##### RECORDS TO USE #####
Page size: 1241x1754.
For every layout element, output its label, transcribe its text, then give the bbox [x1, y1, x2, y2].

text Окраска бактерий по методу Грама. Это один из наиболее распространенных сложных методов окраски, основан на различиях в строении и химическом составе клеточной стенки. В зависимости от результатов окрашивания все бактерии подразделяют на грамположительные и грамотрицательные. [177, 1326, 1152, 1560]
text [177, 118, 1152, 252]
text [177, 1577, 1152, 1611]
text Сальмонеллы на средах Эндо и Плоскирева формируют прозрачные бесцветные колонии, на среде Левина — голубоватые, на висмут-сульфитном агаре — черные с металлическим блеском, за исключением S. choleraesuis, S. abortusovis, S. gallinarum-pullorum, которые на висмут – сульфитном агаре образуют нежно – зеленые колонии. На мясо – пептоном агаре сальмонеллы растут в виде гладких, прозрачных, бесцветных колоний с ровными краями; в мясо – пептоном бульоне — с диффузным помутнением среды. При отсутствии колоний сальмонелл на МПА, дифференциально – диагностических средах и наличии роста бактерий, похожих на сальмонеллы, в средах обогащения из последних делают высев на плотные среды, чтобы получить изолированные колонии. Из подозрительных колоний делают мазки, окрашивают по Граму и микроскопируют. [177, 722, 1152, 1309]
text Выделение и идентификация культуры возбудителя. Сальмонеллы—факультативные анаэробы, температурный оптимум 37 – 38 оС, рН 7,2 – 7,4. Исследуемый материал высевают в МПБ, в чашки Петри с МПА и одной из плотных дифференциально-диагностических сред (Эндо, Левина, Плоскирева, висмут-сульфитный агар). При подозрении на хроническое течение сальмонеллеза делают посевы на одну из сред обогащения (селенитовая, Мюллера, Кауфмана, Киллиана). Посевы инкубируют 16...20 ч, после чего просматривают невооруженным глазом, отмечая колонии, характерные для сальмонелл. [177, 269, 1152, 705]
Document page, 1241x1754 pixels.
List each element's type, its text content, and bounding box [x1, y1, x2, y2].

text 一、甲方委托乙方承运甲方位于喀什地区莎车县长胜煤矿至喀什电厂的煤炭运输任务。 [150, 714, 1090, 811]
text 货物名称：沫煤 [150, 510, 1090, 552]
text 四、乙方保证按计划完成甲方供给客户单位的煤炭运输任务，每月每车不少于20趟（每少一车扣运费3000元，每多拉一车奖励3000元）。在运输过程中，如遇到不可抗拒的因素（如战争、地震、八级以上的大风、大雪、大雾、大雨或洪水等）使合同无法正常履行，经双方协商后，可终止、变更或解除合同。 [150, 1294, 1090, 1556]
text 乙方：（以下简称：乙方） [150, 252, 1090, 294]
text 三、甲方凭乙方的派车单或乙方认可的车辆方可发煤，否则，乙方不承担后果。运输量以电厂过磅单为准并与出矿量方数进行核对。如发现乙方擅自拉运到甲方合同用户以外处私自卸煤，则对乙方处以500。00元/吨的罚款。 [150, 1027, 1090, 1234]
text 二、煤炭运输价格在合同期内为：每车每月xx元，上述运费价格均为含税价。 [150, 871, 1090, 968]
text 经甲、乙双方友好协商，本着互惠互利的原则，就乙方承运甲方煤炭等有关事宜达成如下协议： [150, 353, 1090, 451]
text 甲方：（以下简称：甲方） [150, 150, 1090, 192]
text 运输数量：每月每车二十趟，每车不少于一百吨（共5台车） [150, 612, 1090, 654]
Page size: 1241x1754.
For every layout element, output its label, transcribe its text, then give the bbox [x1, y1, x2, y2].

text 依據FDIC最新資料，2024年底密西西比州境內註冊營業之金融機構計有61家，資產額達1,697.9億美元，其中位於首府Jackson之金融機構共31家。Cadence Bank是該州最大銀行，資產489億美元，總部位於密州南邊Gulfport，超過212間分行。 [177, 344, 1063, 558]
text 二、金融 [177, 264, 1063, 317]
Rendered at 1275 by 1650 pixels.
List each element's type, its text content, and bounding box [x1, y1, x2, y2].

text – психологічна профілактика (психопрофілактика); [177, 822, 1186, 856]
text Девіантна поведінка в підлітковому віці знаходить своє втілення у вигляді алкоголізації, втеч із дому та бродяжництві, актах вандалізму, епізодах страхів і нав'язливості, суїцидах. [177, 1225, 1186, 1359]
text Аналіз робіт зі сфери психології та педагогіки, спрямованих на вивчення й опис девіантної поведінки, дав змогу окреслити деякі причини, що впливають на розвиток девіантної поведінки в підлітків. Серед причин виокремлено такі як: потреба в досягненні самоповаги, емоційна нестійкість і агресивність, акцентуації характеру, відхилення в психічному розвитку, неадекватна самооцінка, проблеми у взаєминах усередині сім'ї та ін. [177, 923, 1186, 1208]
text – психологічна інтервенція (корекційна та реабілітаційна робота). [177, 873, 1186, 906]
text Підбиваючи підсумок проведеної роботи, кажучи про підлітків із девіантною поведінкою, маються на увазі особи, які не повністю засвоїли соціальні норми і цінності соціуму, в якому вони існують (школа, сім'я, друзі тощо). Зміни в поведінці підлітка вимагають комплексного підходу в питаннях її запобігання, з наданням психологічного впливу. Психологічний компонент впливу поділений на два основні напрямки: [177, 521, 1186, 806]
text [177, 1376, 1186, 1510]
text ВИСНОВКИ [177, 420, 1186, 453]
#####
* **YOUR OBJECTIVE**
A single number is needed: the count of lines in the records that contain "бактерий".

* **EXERCISE RESULT**
2